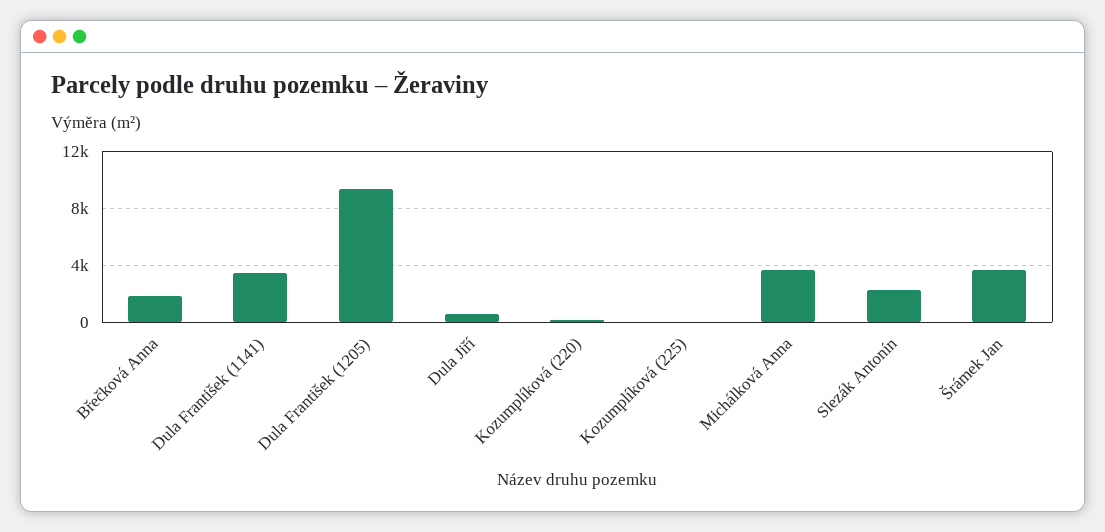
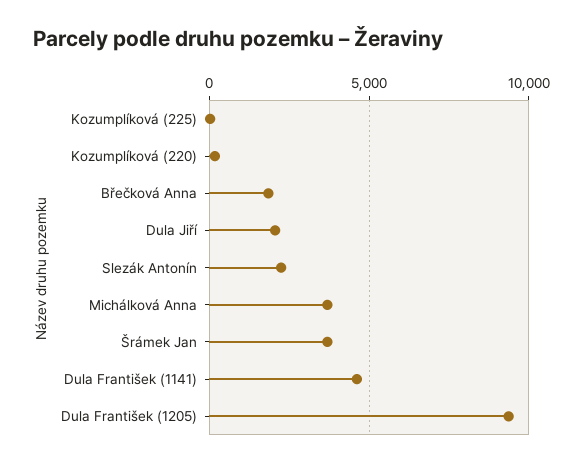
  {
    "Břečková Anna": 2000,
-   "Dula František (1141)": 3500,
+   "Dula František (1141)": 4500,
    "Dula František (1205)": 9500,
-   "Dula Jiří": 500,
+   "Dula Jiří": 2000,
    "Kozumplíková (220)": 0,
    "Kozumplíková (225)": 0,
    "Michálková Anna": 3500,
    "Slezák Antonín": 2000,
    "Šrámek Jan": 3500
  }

=====

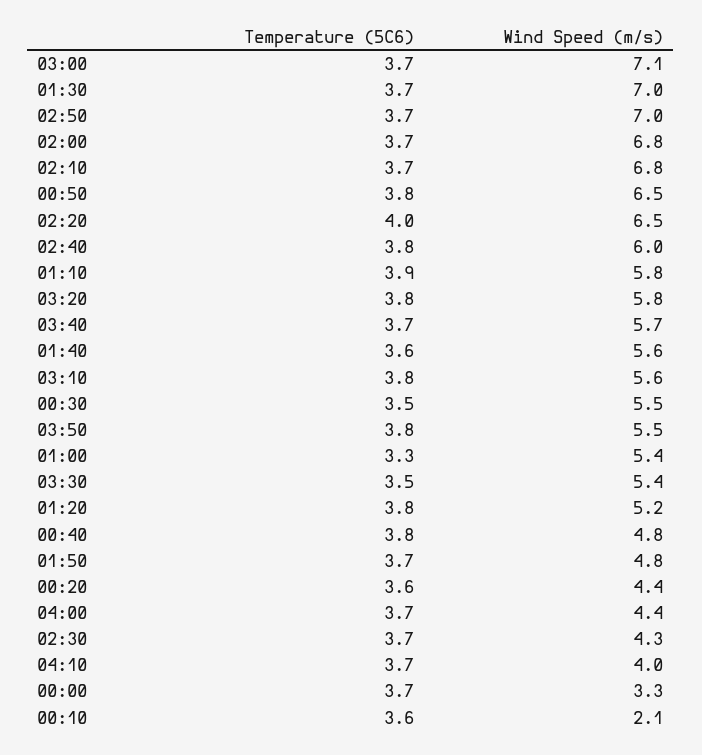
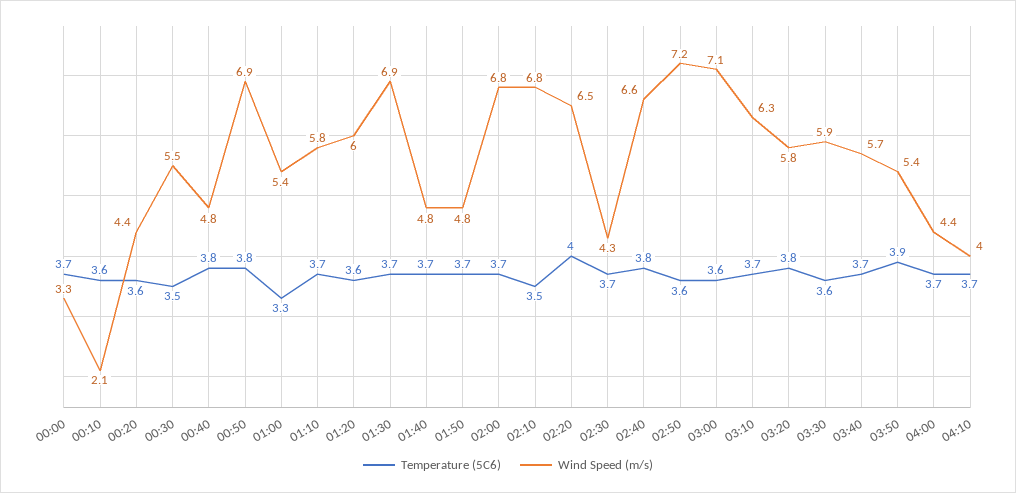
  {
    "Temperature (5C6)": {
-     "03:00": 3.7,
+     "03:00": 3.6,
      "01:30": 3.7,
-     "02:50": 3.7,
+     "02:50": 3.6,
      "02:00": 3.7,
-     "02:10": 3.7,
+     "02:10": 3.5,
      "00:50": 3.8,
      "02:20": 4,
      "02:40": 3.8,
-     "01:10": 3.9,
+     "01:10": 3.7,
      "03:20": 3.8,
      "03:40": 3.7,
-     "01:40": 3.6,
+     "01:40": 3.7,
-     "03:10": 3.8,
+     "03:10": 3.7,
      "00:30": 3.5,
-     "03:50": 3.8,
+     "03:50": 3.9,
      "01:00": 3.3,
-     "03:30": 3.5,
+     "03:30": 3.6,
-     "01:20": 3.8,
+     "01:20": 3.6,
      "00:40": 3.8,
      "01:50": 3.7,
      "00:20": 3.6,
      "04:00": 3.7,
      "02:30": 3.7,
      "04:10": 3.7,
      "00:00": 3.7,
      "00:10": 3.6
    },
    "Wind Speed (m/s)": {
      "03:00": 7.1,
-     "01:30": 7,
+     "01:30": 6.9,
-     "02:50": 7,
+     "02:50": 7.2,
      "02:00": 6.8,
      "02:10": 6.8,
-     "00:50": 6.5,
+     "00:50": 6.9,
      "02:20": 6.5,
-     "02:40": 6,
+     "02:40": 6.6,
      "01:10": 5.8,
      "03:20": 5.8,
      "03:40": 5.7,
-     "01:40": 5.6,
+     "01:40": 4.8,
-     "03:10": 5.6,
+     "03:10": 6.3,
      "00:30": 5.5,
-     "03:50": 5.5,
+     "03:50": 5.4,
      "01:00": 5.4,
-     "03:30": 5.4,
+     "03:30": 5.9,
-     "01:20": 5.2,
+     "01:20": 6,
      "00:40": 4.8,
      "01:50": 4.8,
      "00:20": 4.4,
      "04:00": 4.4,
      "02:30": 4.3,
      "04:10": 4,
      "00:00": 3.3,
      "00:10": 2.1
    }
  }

=====

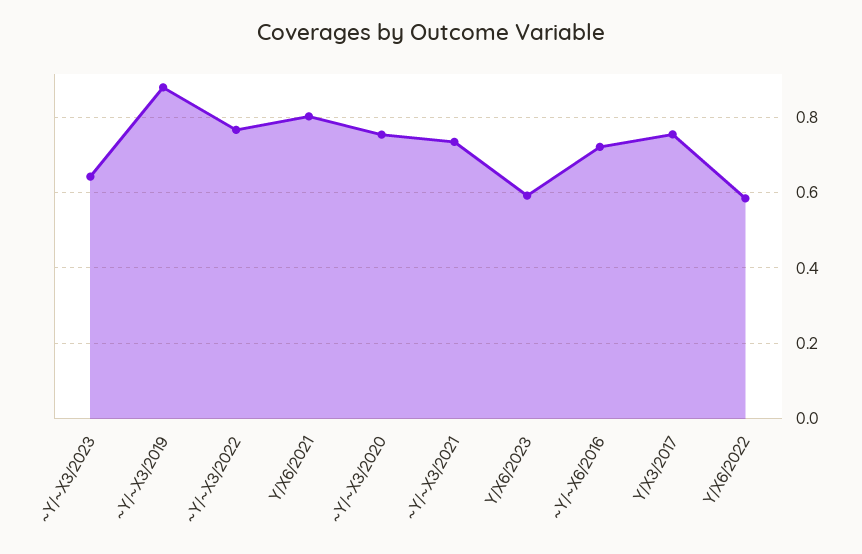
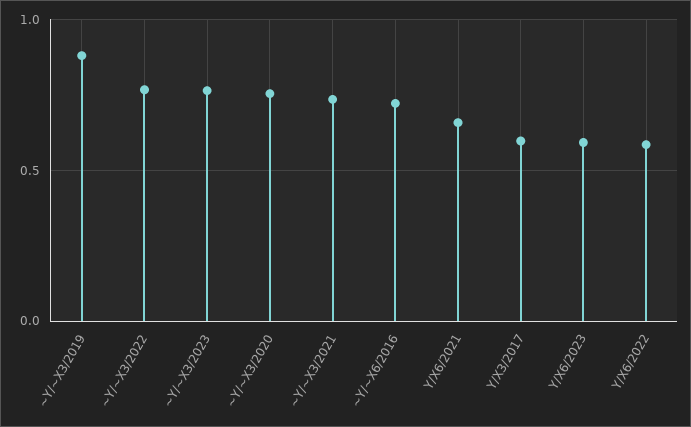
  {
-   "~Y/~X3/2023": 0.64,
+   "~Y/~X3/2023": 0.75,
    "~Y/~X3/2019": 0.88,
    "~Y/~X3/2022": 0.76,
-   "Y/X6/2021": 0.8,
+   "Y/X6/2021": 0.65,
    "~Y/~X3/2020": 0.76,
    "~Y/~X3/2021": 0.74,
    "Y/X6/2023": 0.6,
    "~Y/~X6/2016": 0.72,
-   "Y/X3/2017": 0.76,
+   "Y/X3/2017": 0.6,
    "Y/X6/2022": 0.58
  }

=====

### Action item
Count the lines in the listing that hold the word "Kozumplíková", then give the number and nothing else.

### Solution for this problem
2